This man was not committed to death row because of one doctor. He was found guilty because multiple people in his life testified he had a history of violently shaking and screaming at a child for crying.
The doctors failed to diagnose the infant with severe pneumonia and prescribed it medications that are no longer considered safe for children. This seems like plenty of doubt to not convict him.
IANAL, but wouldn't that be against the rule that character evidence cannot be used by the prosecution (unless in countering character evidence from the defence)?
Specifically, I believe what you describe would be in contravention of the following: https://www.law.cornell.edu/rules/fre/rule_404
> (a) Character Evidence.
> (1) Prohibited Uses.
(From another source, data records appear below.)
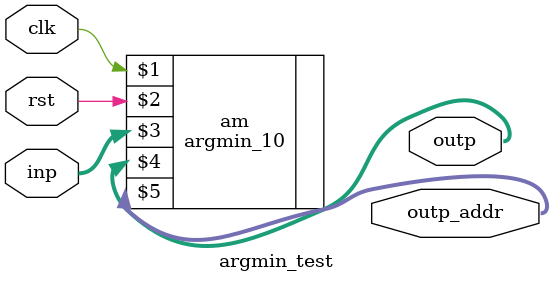
<source format=v>
/*  Concrete parameterizations of argmin for testing.
 * 
 *  Copyright (c) 2016, Stephen Longfield, stephenlongfield.com
 * 
 *  This program is free software: you can redistribute it and/or modify
 *  it under the terms of the GNU General Public License as published by
 *  the Free Software Foundation, either version 3 of the License, or
 *  (at your option) any later version.
 *
 *  This program is distributed in the hope that it will be useful,
 *  but WITHOUT ANY WARRANTY; without even the implied warranty of
 *  MERCHANTABILITY or FITNESS FOR A PARTICULAR PURPOSE.  See the
 *  GNU General Public License for more details.
 *
 *  You should have received a copy of the GNU General Public License
 *  along with this program.  If not, see <http://www.gnu.org/licenses/>.
 *
 */

`include "argmin_10.v"

module argmin_test(
  input clk,
  input rst,
  input wire  [10*32-1:0] inp,
  output wire [31:0] outp,
  output wire [4:0] outp_addr
  );

  argmin_10#(.WIDTH(32)) am(clk, rst, inp, outp, outp_addr);

endmodule

</source>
Evidence of a person’s character or character trait is not admissible to prove that on a particular occasion the person acted in accordance with the character or trait.
> [...]
> b) Other Crimes, Wrongs, or Acts.
> (1) Prohibited Uses. Evidence of any other crime, wrong, or act is not admissible to prove a person’s character in order to show that on a particular occasion the person acted in accordance with the character.
> (2) Permitted Uses. This evidence may be admissible for another purpose, such as proving motive, opportunity, intent, preparation, plan, knowledge, identity, absence of mistake, or lack of accident.
Yes, this article is from 2016 and yes it's in Texas which has a strong law which allows throwing out bad science.
The suspect forensic claim was such a small part of the evidence against the defendent that it didn't survive appeals.
You know the issue with that claim? It would have shown up in autopsy. There would still be inflammation in the lungs.
The child had breathing problems because of SBS. SBS can pinch off the airway.
This is a kid that was repeatedly in a hospital. Not for a diagnosed issue such as Asthma but because SBS damage kept occuring because Roberson kept shaking the child hard enough for her to pass out on multiple occasions.
You can't testify that a defendent was "a jealous man" or "of unsavory character". You can testify that you saw him shake an infant angrily until she passed out.
In other words, you can't argue that given there is evidence that the defendant shook babies in anger before, he is the kind of guy who shakes babies in anger, and therefore this is evidence in favour of him having shaken this baby to death.
Regarding (b)(2), I interpret that the testimony that the defendant shook infants in anger in the past would only be admissible under (b)(2) if the previous acts were "proving motive, opportunity, intent, preparation, plan, knowledge, identity, absence of mistake, or lack of accident". I cannot see how having shaken an infant in the past could provide evidence for any of the above as relates to the separate and specific alleged infant-shaking event for which the defendant was on trial.
But it also means prosecutors often avoid scientific evidence in favor of witness testimony.
It also creates situations where no DNA test is done on evidence. On appeal the defense says “the prosecution didn’t even do dna testing!” But during the trial the defense wasn’t asking for it (and neither was prosecution) so of course it didn’t happen.